* [WORK INSTRUCTION]:
For the records below, tally the lines that contain "apps" and give only that number.

--- PROVIDED ENTRIES ---

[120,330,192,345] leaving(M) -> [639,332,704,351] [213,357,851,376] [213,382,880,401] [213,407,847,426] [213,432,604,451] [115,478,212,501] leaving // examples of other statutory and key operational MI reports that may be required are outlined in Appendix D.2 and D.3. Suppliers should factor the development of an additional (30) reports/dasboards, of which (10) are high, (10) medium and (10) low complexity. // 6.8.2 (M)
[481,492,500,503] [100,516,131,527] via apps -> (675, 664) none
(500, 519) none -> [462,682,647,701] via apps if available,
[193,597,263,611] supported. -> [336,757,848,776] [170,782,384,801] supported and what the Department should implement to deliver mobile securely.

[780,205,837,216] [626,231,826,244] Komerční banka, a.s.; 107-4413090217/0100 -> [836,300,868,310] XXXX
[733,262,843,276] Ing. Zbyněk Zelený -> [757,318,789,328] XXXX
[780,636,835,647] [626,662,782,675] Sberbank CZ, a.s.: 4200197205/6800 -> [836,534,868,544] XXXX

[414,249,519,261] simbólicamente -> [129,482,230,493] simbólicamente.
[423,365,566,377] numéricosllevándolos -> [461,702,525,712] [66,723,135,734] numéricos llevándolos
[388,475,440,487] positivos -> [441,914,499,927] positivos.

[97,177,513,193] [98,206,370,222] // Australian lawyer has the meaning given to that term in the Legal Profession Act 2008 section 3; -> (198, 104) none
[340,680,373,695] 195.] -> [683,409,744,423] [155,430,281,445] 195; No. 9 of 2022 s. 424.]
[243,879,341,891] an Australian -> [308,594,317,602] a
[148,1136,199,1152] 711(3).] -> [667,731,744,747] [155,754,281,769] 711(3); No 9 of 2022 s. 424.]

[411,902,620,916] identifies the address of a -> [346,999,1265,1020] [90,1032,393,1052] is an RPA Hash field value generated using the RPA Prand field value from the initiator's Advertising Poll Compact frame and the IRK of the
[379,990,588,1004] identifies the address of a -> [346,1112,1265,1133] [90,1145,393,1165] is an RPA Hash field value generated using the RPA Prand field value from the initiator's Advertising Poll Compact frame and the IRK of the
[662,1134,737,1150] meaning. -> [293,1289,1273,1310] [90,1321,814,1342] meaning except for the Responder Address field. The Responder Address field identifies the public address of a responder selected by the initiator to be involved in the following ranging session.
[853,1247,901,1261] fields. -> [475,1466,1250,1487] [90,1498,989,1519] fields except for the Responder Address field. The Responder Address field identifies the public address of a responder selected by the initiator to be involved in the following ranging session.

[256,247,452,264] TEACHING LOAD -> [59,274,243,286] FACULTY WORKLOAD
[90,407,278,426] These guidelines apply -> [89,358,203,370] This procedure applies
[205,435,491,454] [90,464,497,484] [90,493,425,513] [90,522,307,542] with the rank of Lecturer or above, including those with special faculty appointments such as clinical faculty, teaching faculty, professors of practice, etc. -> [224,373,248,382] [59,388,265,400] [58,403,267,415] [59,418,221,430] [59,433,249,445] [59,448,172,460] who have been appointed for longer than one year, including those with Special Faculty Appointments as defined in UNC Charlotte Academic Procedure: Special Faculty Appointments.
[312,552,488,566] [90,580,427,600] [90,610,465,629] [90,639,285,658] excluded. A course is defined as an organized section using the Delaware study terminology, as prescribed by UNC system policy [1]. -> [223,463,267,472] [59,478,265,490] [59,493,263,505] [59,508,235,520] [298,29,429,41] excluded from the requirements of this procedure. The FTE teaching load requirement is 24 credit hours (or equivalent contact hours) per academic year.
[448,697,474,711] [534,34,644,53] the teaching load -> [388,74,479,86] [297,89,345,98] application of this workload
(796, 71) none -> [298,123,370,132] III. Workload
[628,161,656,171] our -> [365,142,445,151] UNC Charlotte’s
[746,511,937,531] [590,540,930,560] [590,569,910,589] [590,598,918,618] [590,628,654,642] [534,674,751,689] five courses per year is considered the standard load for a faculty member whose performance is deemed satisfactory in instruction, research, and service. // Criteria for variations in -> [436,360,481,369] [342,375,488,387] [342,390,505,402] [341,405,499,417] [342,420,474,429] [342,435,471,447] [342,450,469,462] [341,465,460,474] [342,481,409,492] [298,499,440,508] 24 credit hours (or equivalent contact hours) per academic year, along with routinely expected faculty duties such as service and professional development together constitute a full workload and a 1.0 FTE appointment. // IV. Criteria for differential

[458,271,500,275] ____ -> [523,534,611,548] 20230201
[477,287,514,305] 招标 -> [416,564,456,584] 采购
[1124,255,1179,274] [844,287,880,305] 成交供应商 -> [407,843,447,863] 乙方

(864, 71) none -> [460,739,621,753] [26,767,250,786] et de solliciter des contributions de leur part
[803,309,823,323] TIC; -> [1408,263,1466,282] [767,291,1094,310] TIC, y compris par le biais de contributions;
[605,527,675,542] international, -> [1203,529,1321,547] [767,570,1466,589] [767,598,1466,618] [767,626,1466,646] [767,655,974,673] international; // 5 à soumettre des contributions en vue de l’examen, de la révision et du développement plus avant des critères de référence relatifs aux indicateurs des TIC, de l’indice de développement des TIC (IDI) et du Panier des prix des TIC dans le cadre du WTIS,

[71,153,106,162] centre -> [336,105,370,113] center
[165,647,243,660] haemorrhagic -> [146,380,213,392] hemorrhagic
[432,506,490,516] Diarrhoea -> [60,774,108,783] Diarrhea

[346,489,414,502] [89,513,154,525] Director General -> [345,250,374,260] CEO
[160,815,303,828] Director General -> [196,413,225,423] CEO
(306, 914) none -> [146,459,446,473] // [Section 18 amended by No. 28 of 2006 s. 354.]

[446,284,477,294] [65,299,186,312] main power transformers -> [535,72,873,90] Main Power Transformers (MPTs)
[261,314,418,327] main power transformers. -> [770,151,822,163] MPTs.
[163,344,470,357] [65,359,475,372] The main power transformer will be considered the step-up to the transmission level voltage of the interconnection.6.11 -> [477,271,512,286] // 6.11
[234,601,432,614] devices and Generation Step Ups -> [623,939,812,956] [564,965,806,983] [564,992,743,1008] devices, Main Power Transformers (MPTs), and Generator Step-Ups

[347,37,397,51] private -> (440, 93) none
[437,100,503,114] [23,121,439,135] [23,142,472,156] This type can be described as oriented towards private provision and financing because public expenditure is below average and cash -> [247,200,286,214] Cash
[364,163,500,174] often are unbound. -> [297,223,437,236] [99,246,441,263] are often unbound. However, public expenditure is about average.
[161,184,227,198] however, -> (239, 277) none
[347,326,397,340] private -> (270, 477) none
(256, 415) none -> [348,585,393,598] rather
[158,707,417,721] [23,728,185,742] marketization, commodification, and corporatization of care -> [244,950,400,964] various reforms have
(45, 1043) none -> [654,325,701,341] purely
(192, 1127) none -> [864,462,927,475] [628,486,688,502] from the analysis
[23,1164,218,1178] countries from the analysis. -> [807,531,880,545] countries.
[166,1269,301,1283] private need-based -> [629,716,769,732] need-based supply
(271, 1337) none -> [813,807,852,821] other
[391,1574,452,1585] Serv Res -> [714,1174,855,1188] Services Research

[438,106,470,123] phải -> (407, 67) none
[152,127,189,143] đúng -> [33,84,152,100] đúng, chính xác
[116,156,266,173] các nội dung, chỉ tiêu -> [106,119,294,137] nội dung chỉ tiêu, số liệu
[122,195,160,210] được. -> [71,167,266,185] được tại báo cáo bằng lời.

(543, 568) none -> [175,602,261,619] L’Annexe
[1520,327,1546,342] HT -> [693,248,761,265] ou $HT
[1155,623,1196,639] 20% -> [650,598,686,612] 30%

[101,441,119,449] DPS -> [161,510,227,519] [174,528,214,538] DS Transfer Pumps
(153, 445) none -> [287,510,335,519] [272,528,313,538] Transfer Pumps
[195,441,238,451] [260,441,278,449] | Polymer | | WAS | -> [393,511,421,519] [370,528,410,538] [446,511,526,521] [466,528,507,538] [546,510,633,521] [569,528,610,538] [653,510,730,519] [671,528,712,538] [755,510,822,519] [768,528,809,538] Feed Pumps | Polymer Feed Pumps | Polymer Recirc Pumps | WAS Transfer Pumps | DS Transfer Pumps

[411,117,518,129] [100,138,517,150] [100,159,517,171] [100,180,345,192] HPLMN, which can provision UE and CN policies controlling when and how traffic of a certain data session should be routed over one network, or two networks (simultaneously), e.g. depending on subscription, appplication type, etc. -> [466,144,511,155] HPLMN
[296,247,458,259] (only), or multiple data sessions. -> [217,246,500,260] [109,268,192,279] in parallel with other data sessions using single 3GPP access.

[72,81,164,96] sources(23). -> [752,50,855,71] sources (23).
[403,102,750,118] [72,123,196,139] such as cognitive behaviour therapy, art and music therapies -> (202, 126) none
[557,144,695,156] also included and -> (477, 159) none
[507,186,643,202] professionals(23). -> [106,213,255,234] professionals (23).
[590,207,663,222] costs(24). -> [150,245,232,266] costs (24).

---

* [SOLUTION TO THIS PROBLEM]:
2